WHAT IS NEEDED>
Reproduce the items as a numbered list, from their first line through the line that contains "to 12:00 PM", omitting blank lines.

** start **

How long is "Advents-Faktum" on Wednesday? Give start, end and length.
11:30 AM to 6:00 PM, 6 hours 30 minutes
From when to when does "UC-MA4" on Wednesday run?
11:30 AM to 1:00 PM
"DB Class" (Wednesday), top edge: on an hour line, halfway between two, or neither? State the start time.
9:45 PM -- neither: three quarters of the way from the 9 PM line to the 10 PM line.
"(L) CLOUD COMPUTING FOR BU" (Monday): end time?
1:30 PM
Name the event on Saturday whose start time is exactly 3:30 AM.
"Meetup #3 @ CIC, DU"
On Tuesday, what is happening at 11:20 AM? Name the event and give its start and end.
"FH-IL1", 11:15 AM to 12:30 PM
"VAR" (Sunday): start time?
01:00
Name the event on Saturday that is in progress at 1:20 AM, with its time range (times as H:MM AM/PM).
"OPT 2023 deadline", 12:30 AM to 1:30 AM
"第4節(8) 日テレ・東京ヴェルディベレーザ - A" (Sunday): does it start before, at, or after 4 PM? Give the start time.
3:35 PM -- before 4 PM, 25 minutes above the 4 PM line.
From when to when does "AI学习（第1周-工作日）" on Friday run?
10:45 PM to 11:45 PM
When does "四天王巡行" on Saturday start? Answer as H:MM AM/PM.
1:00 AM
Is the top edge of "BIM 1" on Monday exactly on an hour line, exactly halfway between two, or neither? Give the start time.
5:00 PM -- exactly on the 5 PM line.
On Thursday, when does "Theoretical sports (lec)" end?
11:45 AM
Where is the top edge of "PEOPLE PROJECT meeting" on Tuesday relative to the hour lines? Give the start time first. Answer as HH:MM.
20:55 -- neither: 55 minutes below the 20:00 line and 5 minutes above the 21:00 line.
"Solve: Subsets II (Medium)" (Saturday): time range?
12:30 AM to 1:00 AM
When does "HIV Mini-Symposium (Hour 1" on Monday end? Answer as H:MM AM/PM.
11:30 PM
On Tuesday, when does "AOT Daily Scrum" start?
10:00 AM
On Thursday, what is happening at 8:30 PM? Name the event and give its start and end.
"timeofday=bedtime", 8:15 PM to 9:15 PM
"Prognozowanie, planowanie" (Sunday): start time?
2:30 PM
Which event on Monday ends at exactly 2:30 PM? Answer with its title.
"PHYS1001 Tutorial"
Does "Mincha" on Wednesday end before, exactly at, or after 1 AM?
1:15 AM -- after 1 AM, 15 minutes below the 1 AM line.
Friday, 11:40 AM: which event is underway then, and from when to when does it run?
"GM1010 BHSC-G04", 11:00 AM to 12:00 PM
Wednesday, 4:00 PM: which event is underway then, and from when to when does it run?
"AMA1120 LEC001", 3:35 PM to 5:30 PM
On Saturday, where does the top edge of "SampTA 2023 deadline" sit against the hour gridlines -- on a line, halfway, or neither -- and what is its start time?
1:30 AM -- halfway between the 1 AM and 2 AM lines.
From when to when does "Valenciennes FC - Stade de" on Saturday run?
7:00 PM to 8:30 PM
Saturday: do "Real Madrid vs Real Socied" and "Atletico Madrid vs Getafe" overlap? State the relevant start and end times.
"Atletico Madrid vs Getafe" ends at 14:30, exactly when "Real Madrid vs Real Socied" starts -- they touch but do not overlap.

** end **

OUTPUT BELOW>
1. How long is "Advents-Faktum" on Wednesday? Give start, end and length.
2. 11:30 AM to 6:00 PM, 6 hours 30 minutes
3. From when to when does "UC-MA4" on Wednesday run?
4. 11:30 AM to 1:00 PM
5. "DB Class" (Wednesday), top edge: on an hour line, halfway between two, or neither? State the start time.
6. 9:45 PM -- neither: three quarters of the way from the 9 PM line to the 10 PM line.
7. "(L) CLOUD COMPUTING FOR BU" (Monday): end time?
8. 1:30 PM
9. Name the event on Saturday whose start time is exactly 3:30 AM.
10. "Meetup #3 @ CIC, DU"
11. On Tuesday, what is happening at 11:20 AM? Name the event and give its start and end.
12. "FH-IL1", 11:15 AM to 12:30 PM
13. "VAR" (Sunday): start time?
14. 01:00
15. Name the event on Saturday that is in progress at 1:20 AM, with its time range (times as H:MM AM/PM).
16. "OPT 2023 deadline", 12:30 AM to 1:30 AM
17. "第4節(8) 日テレ・東京ヴェルディベレーザ - A" (Sunday): does it start before, at, or after 4 PM? Give the start time.
18. 3:35 PM -- before 4 PM, 25 minutes above the 4 PM line.
19. From when to when does "AI学习（第1周-工作日）" on Friday run?
20. 10:45 PM to 11:45 PM
21. When does "四天王巡行" on Saturday start? Answer as H:MM AM/PM.
22. 1:00 AM
23. Is the top edge of "BIM 1" on Monday exactly on an hour line, exactly halfway between two, or neither? Give the start time.
24. 5:00 PM -- exactly on the 5 PM line.
25. On Thursday, when does "Theoretical sports (lec)" end?
26. 11:45 AM
27. Where is the top edge of "PEOPLE PROJECT meeting" on Tuesday relative to the hour lines? Give the start time first. Answer as HH:MM.
28. 20:55 -- neither: 55 minutes below the 20:00 line and 5 minutes above the 21:00 line.
29. "Solve: Subsets II (Medium)" (Saturday): time range?
30. 12:30 AM to 1:00 AM
31. When does "HIV Mini-Symposium (Hour 1" on Monday end? Answer as H:MM AM/PM.
32. 11:30 PM
33. On Tuesday, when does "AOT Daily Scrum" start?
34. 10:00 AM
35. On Thursday, what is happening at 8:30 PM? Name the event and give its start and end.
36. "timeofday=bedtime", 8:15 PM to 9:15 PM
37. "Prognozowanie, planowanie" (Sunday): start time?
38. 2:30 PM
39. Which event on Monday ends at exactly 2:30 PM? Answer with its title.
40. "PHYS1001 Tutorial"
41. Does "Mincha" on Wednesday end before, exactly at, or after 1 AM?
42. 1:15 AM -- after 1 AM, 15 minutes below the 1 AM line.
43. Friday, 11:40 AM: which event is underway then, and from when to when does it run?
44. "GM1010 BHSC-G04", 11:00 AM to 12:00 PM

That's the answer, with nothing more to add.